Tyson Foods Inc (TSN)

Liquidity ratios

Sep 30, 2023 Sep 30, 2022 Sep 30, 2021 Sep 30, 2020 Sep 30, 2019
Current ratio 1.34 1.81 1.55 1.79 1.27
Quick ratio 0.47 0.67 0.76 0.80 0.47
Cash ratio 0.09 0.19 0.38 0.34 0.08

Certainly! The liquidity ratios - current ratio, quick ratio, and cash ratio - provide insight into Tyson Foods' ability to meet its short-term obligations and cover immediate financial needs.

1. Current Ratio:
The current ratio compares the company's current assets to its current liabilities. A higher current ratio indicates a stronger ability to cover short-term obligations. Tyson Foods' current ratio has fluctuated over the past five years, with a significant decrease from 1.81 in 2022 to 1.34 in 2023. This indicates a potential decline in its short-term liquidity position. However, the current ratio remains above 1, suggesting that the company has sufficient current assets to cover its current liabilities.

2. Quick Ratio:
The quick ratio, also known as the acid-test ratio, provides a more conservative measure of liquidity by excluding inventory from current assets. Tyson Foods' quick ratio has also shown a downward trend, moving from 0.77 in 2022 to 0.52 in 2023. This decrease suggests a potential decrease in the company's ability to cover immediate obligations without relying on selling inventory. However, the ratio is still above 0.5, indicating that Tyson Foods may have an acceptable level of short-term liquidity.

3. Cash Ratio:
The cash ratio measures the company's ability to cover its short-term liabilities using only its cash and cash equivalents. Tyson Foods' cash ratio has decreased from 0.29 in 2022 to 0.14 in 2023, signaling a potential reduction in its ability to meet immediate obligations solely from its cash reserves. This trend may indicate a need for closer monitoring of the company's cash position and working capital management.

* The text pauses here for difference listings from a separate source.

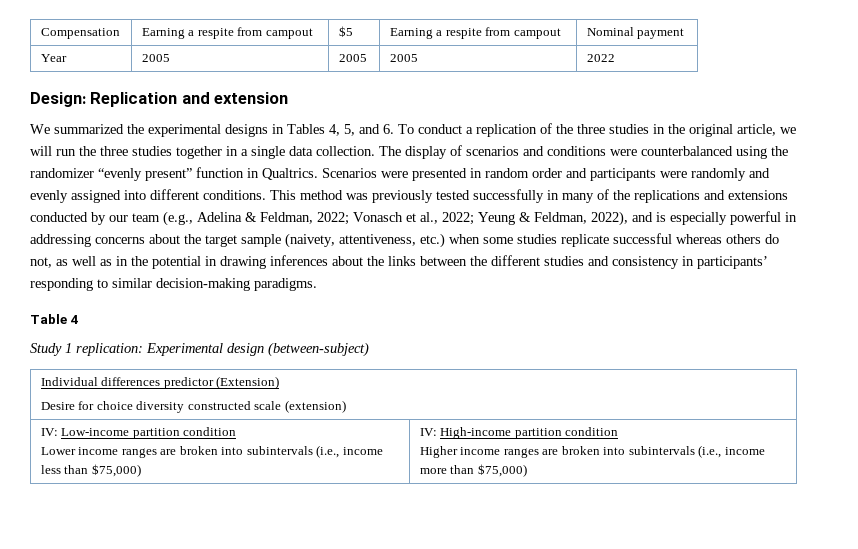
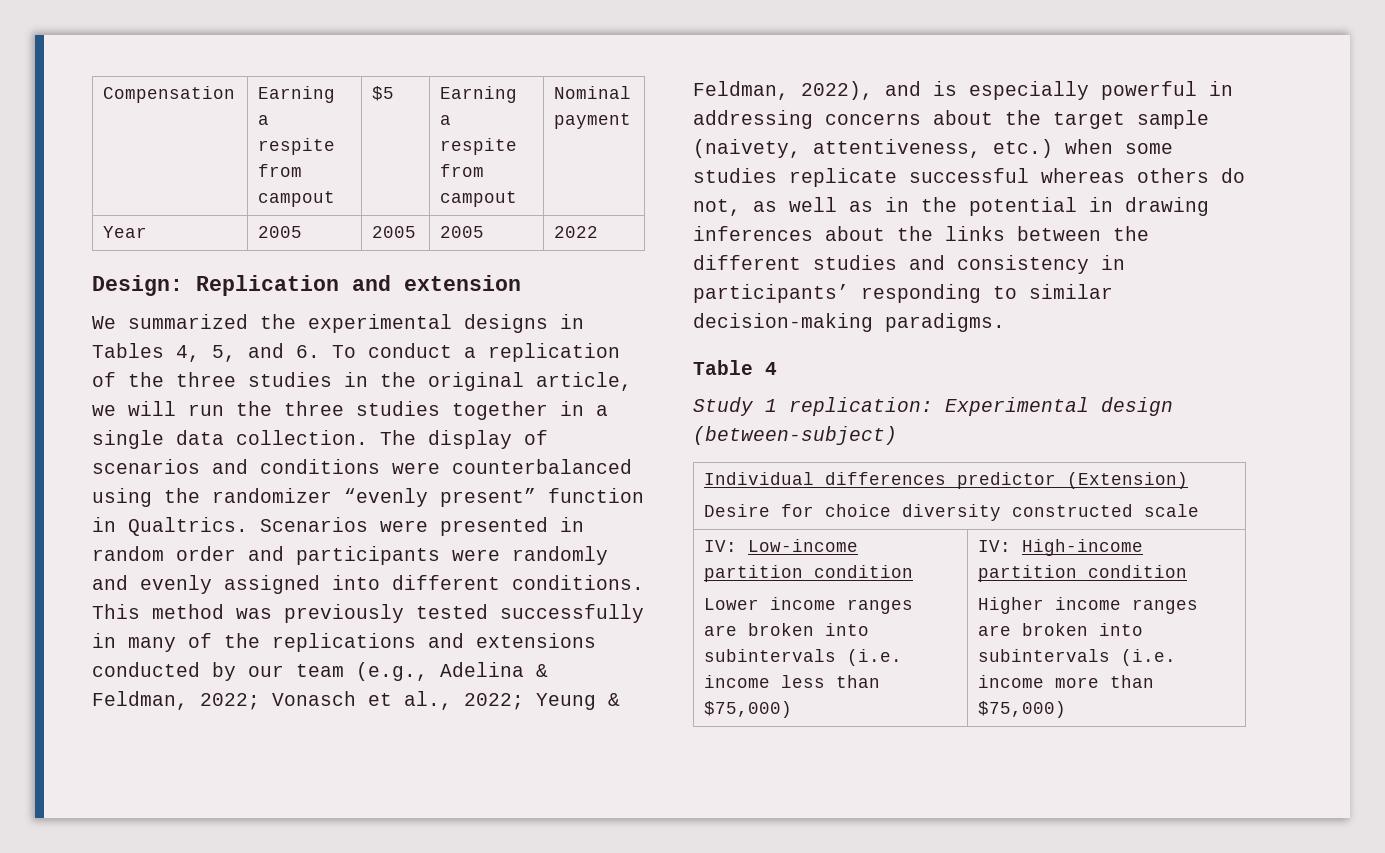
[284,400,346,413] (extension) -> (1200, 510) none
[316,445,340,458] (i.e., -> [847,649,903,666] (i.e.
[698,445,722,458] (i.e., -> [1121,649,1177,666] (i.e.

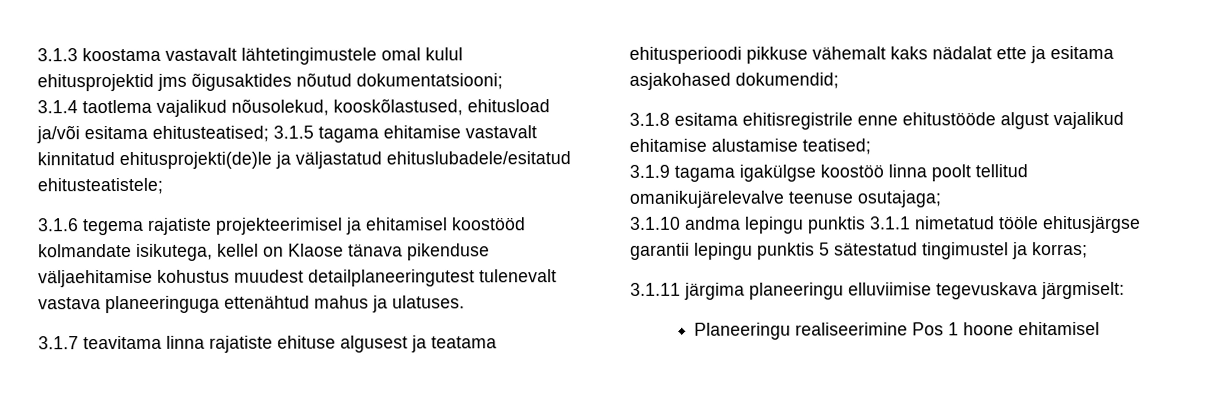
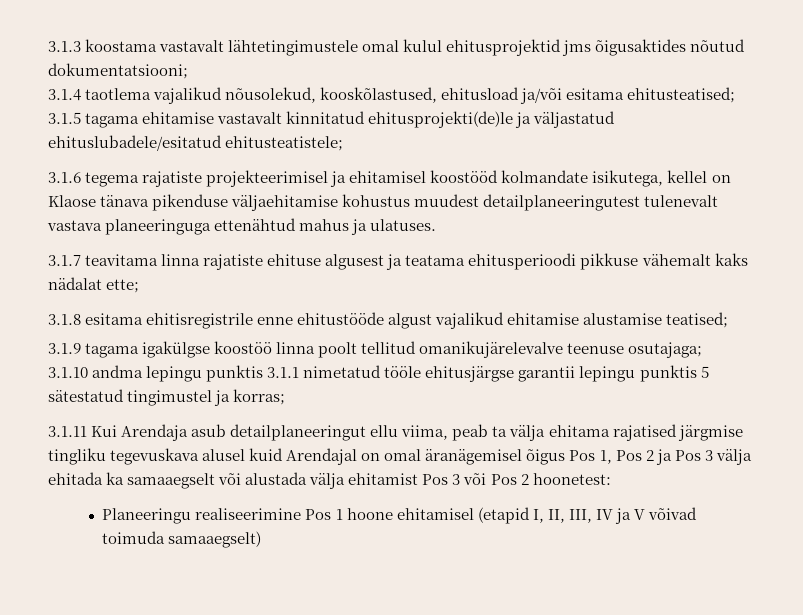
[996,45,1114,64] [629,72,839,90] ette ja esitama asjakohased dokumendid; -> [106,279,140,293] ette;
[684,281,1125,300] järgima planeeringu elluviimise tegevuskava järgmiselt: -> [91,424,743,441] [48,448,752,465] [48,472,611,489] Kui Arendaja asub detailplaneeringut ellu viima, peab ta välja ehitama rajatised järgmise tingliku tegevuskava alusel kuid Arendajal on omal äranägemisel õigus Pos 1, Pos 2 ja Pos 3 välja ehitada ka samaaegselt või alustada välja ehitamist Pos 3 või Pos 2 hoonetest:
(1101, 328) none -> [477,507,698,524] [102,531,262,548] (etapid I, II, III, IV ja V võivad toimuda samaaegselt)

Overall, the declining trend in all three liquidity ratios suggests a potential reduction in Tyson Foods' short-term liquidity position over the past year. It is important for stakeholders to assess the reasons behind these changes and monitor the company's ability to effectively manage its short-term financial needs.


Additional liquidity measure

Sep 30, 2023 Sep 30, 2022 Sep 30, 2021 Sep 30, 2020 Sep 30, 2019
Cash conversion cycle days 36.95 41.39 38.05 35.65 38.26

The cash conversion cycle (CCC) is an important measure of a company's efficiency in managing its working capital. It represents the time it takes for a company to convert its investments in inventory and other resources into cash flows from sales. A lower CCC indicates that the company is able to more quickly convert its resources into cash, which can be reinvested or used to pay off liabilities. Let's analyze the CCC for Tyson Foods, Inc. based on the provided data:

Sep 30, 2023:
- The CCC for Tyson Foods, Inc. as of Sep 30, 2023, was 36.95 days. This indicates that the company took approximately 36.95 days to convert its investments in inventory and other resources into cash flows from sales. A lower value is favorable as it suggests a shorter time to convert resources into cash.

Oct 1, 2022:
- In the prior year, as of Oct 1, 2022, the CCC was 41.39 days. This implies that the company's cash conversion cycle improved from the previous year, indicating more efficiency in managing working capital and converting resources into cash.

Oct 2, 2021:
- As of Oct 2, 2021, the CCC was 38.05 days, reflecting a relatively efficient cash conversion cycle compared to the following year.

Oct 3, 2020:
- The CCC stood at 35.65 days as of Oct 3, 2020. This indicates a slightly shorter cash conversion cycle, suggesting improved efficiency in managing working capital and cash flows from sales.

Sep 28, 2019:
- Finally, on Sep 28, 2019, the CCC was 40.01 days. This implies a longer cash conversion cycle compared to the subsequent years.

Overall, Tyson Foods, Inc. has demonstrated varying levels of efficiency in managing its working capital and converting resources into cash over the years, with lower values generally indicating better performance. It's important to continue monitoring the trend of the CCC to ensure effective management of working capital and cash flows.